Diddums

Senior MPs and Foreign Office officials have raised concerns about the UK’s ability to conduct its next six-month presidency of the EU – scheduled for the second half of 2017 – because it is likely to coincide with an in/out referendum if the Tories win the next general election.

We mustn’t decide our own future because it will embarrass the mandarins.

Fuck ’em.

9 thoughts on “Diddums”

  1. Referendum would turn UK’s presidency of EU into a ‘farce’

    Farce is business as usual in the EU though.

    the issue is already causing headaches within the Foreign Office, which is in the initial stages of planning the next UK term as president, amid growing uncertainty about whether the country will even be in the EU after 2017.

    If the Foreign Office was infiltrated and co-opted by our enemies, how would we be able to tell?

    the ability of UK ministers to serve as neutral chairpersons of EU meetings would be in serious question.

    I think I see the problem here. Some wibbling idiots have inserted the customary loony-pencils too far up their nasal passages, and the eraser tips are tickling their brains.

    You don’t actually have to be “neutral”, you maroons. Just say you are while advancing your own agenda to whatever extent you can. Like what France and every other country worth its salt does.

    Seriously, how the hell do you get to be a “mandarin” without mastering double-talk and hypocrisy?

    if the prime minister finds himself recommending a British exit it will be unworkable

    If David Cameron finds himself caught up in the misadventures of a group of time travelling dwarves like in Time Bandits, that might be unworkable too.

    Sir Menzies Campbell, the former Liberal Democrat leader and a member of the foreign affairs select committee, said

    Arg blarg! Federal Europe! Snarg.

    Cameron has made clear in recent months that, if he cannot renegotiate the UK’s membership, including changes to the EU’s founding principle of “freedom of movement”, then he may be prepared to recommend an exit in a referendum.
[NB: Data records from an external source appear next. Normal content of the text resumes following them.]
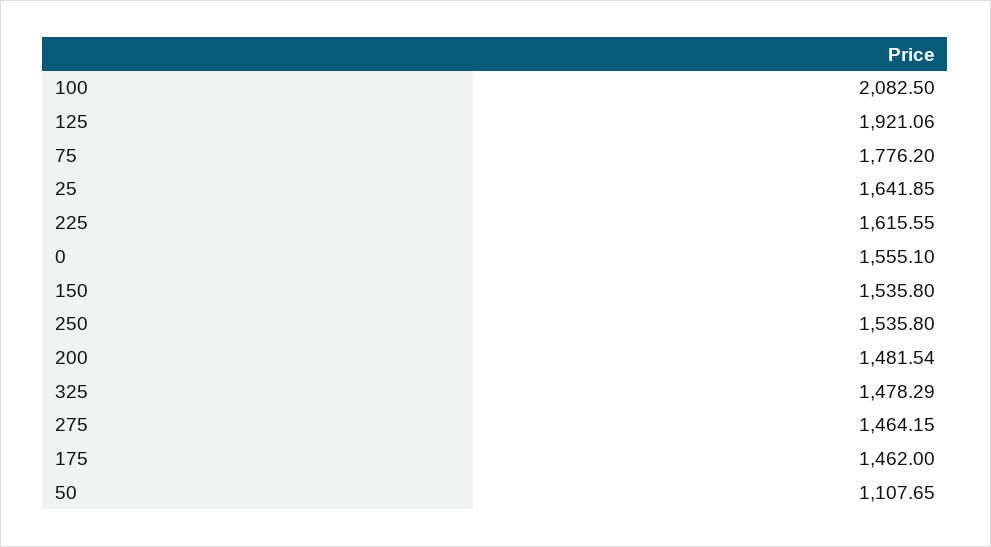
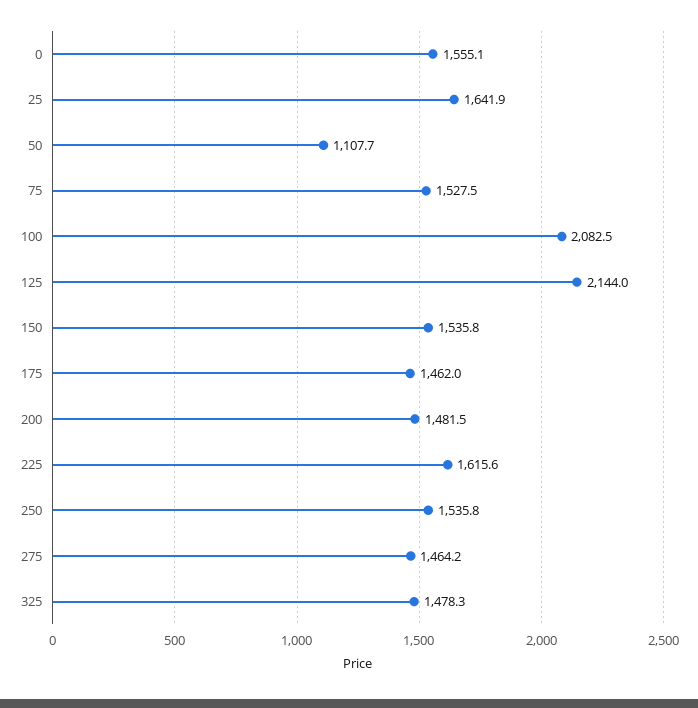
  {
    "100": 2082.5,
-   "125": 1921.06,
+   "125": 2144,
-   "75": 1776.2,
+   "75": 1527.5,
    "25": 1641.85,
    "225": 1615.55,
    "0": 1555.1,
    "150": 1535.8,
    "250": 1535.8,
    "200": 1481.54,
    "325": 1478.29,
    "275": 1464.15,
    "175": 1462,
    "50": 1107.65
  }

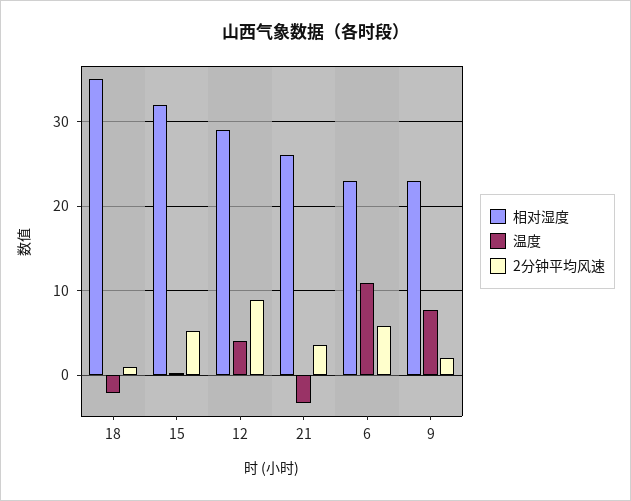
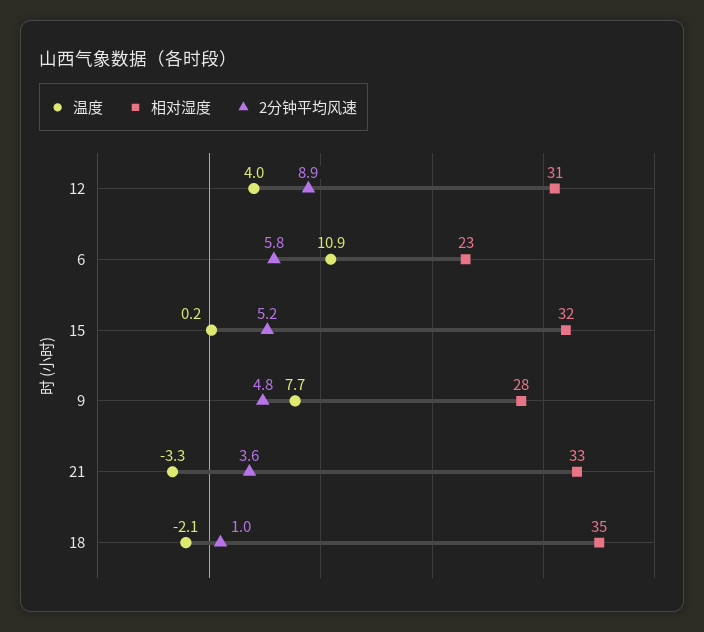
  {
    "相对湿度": {
      "18": 35,
      "15": 32,
-     "12": 29,
+     "12": 31,
-     "21": 26,
+     "21": 33,
      "6": 23,
-     "9": 23
+     "9": 28
    },
    "温度": {
      "18": -2.1,
      "15": 0.2,
      "12": 4,
      "21": -3.3,
      "6": 10.9,
      "9": 7.7
    },
    "2分钟平均风速": {
      "18": 1,
      "15": 5.2,
      "12": 8.9,
      "21": 3.6,
      "6": 5.8,
-     "9": 2
+     "9": 4.8
    }
  }

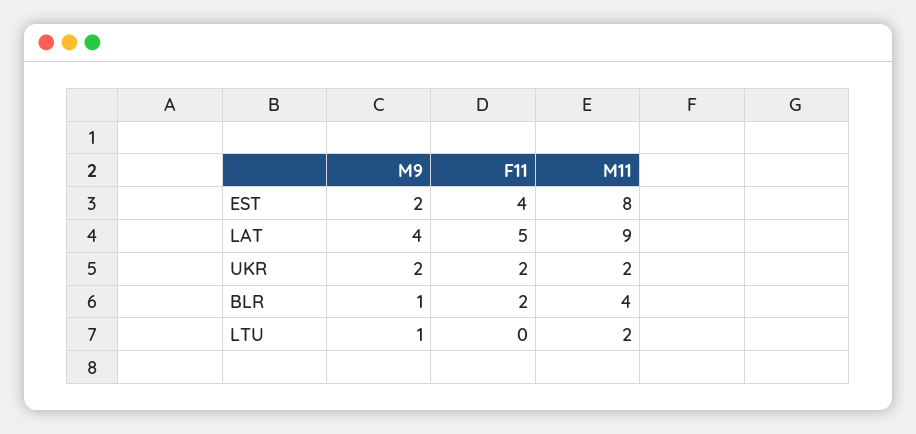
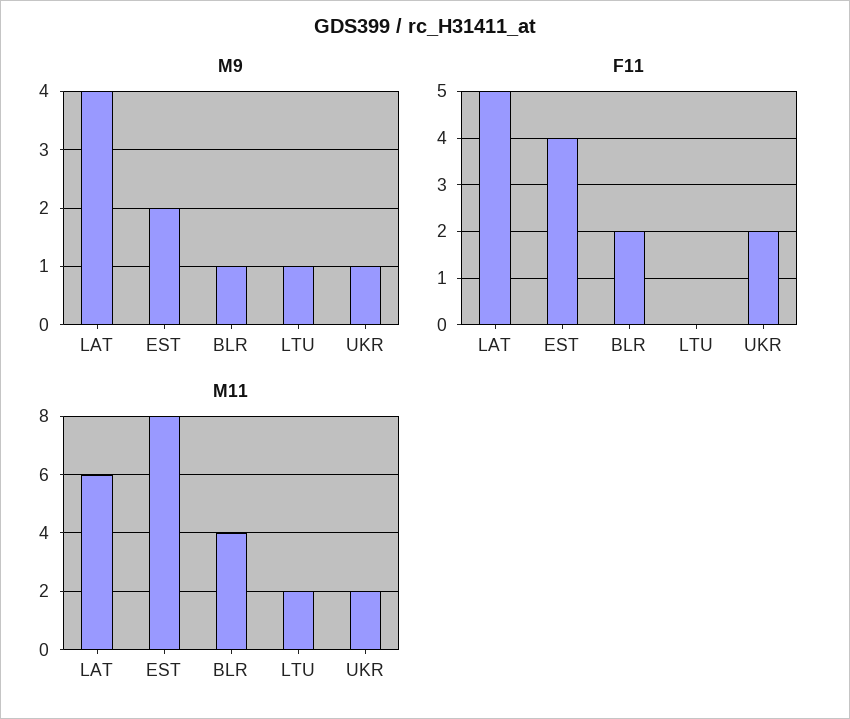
  {
    "M9": {
      "EST": 2,
      "LAT": 4,
-     "UKR": 2,
+     "UKR": 1,
      "BLR": 1,
      "LTU": 1
    },
    "F11": {
      "EST": 4,
      "LAT": 5,
      "UKR": 2,
      "BLR": 2,
      "LTU": 0
    },
    "M11": {
      "EST": 8,
-     "LAT": 9,
+     "LAT": 6,
      "UKR": 2,
      "BLR": 4,
      "LTU": 2
    }
  }

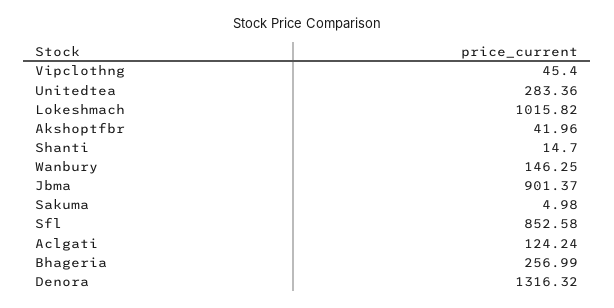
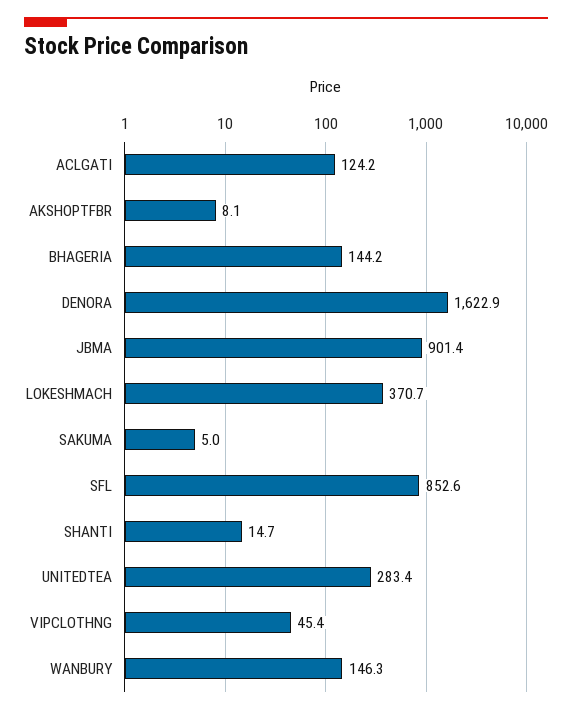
  {
    "Vipclothng": 45.4,
    "Unitedtea": 283.36,
-   "Lokeshmach": 1015.82,
+   "Lokeshmach": 370.7,
-   "Akshoptfbr": 41.96,
+   "Akshoptfbr": 8.1,
    "Shanti": 14.7,
    "Wanbury": 146.25,
    "Jbma": 901.37,
    "Sakuma": 4.98,
    "Sfl": 852.58,
    "Aclgati": 124.24,
-   "Bhageria": 256.99,
+   "Bhageria": 144.2,
-   "Denora": 1316.32
+   "Denora": 1622.9
  }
    He also hasn’t ruled out finding that wardrobe that leads to Narnia.

    Let’s have a bit of perspective though. The presidency of the Council of the European Union is so important that, for the coming year, it will be held by Latvia and then Luxembourg.

    Which is to say it matters about as much as who gets on the judging panel for Strictly Come Dancing. Except that judges on Strictly get to take actual decisions.

  2. Steve good point,

    Either it doesn’t matter because every flag gets an equal crack irrespective of population size. Or it does matter and everyone pushes their agenda for all its worth. Well if its the first – UK referendum and UK presidency don’t collide as you say.
    If its the second, the UK referendum doesn’t change anything because UK get to push its agenda for all its worth and the mandarins can do what they are told.
    That said I can still understand why this will be a ‘thing’. It can vbe spun all sorts of different ways.

  3. ‘Senior MPs and Foreign Office officials have raised concerns …’

    via google translate:

    One or two Foreign office staff have unethically, anonymously and possibly illegally colluded with a handful of superannuated politicians to shout ‘the sky is falling’ for their own personal political agenda.

  4. In other slightly related news, an extreme left party is likely to win an impending snap election in Greece. Happy times.

    Though the BBC rather coyly refers to them as ‘radical’.

  5. Rob: I think that Putin must be monitoring this blog because fred suggested precisely this type of covert intervention by the rusks* in the Vova thread yesterday.

    *UKIP approved terminology

  6. @ Steve
    It was: Burgess and Maclean were foreign office officials during WWII and throughout the Attlee government.

  7. Hallowed Be – It can vbe spun all sorts of different ways.

    Yes. Pretty much any action or inaction of government can be spun.

    If I was David Cameron – and I’m assuming he actually wants to hold his promised referendum here – I’d just shrug, smirk, and say something along the lines of “Nah” when the inevitable accusations are made about a conflict of interests. Basically deploy a British translation of Ronald Reagan’s famous “there you go again…” put-down.

    The tendency of modern politicians to frantically spin and counter-spin, to be obsessively on message and po-faced at all times, is counterproductive. Usually trivial stuff like this only becomes an issue when you permit yourself to get dragged into convoluted denials.

    The man in the street doesn’t actually know or give a fuck about which country holds the presidency of the Council of the European Union, or indeed half the other “issues” that government spokesmen feel compelled to pop up and react to on a daily basis like pinstriped jack-in-the-boxes.

    So Cameron should give amused mastery a try: next time the Beeb, or Labour, or the Guardian, accuses him of some horrible misdeed, just give them the brush off and react as if their accusation is silly and juvenile. Don’t take them seriously: they *hate* that, and voters inclined to support the Conservatives would love it.

    john77 – if only it was limited to them.